Je comprends : Jonasz m’a tendu un piège. Il a dû dire à Yse que j’allais le tuer, puis que je me rendrais à Jérusalem au mont des Oliviers. Elle me l’avait bien dit : « Je ne supporterais pas qu’on fasse du mal à mon frère. Si tu lui en faisais, je te tuerais et me tuerais ensuite. »
Pas difficile d’organiser ainsi ce meurtre par-delà sa propre disparition. Pourquoi a-t-il fomenté cela ? Quel projet cachait-il, plus compliqué encore que je ne le pensais ? N’était-ce qu’une ultime façon de manipuler l’avenir ? Ou bien le désir de voir Yse le rejoindre ?
Je ne suis aucunement effrayé. Ne pas courir. Revenir lentement sur mes pas, vers la sortie du cimetière.
Mon téléphone ne cesse pas de sonner. J’entends des sirènes de police sans doute attirées par le tweet.
Au loin dans la pénombre, je devine une silhouette qui s’avance vers moi : Yse. Elle a les mains dans ses poches. Cache-t-elle une arme ?

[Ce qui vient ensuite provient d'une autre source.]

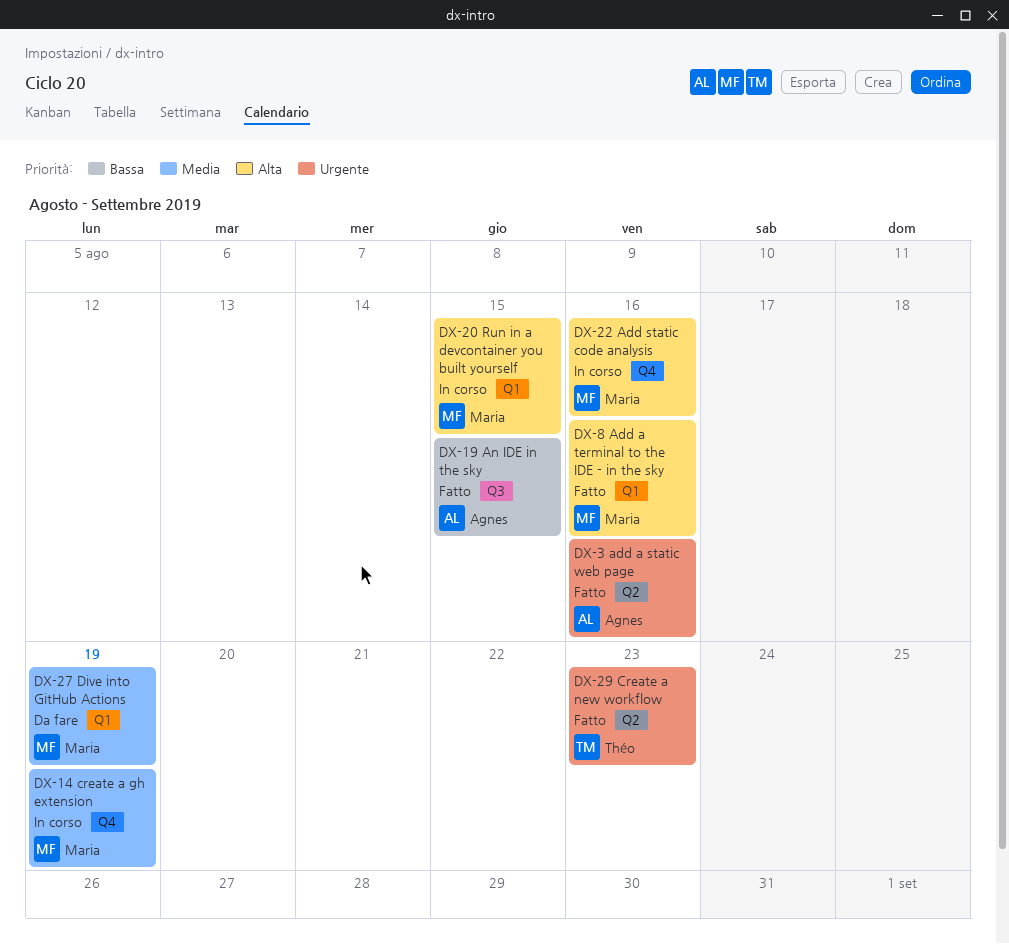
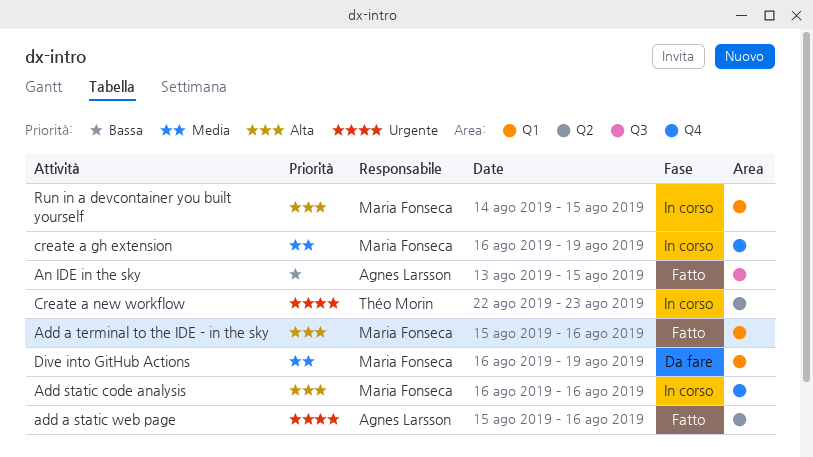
Create a new workflow, status: Fatto -> In corso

Je n’aurais pas dû venir à Jérusalem. C’est ce qui m’a conduit dans le piège où je me trouve maintenant, face à la mort. À moins que…
Les sirènes hurlent, de plus en plus proches. Je vois des ombres courir au loin et se déployer parmi les tombes. Arriveront-elles avant qu’Yse ne me tue ?
Elle s’avance.
Si je lui parle, si je lui montre les cendres de son frère et l’article du Vârânasî Times, elle ne me tuera peut-être pas ?
Le faire ? Ne pas le faire ? Impossible de si loin.
Le foulard : blanc ou noir ? Noir et blanc. Le damier…
Elle se tient à quelques mètres de moi. Des policiers se ruent vers nous en hurlant.
Elle s’approche encore, souriante. Elle est tout près de moi. Aussi près qu’à Genève, à la sortie de la salle de conférence…
Elle sort les mains de ses poches ; elles sont vides. Elle les passe autour de mon cou, m’embrasse et murmure :
– Tu vois : notre vie ne sera jamais ce qu’ils en disent.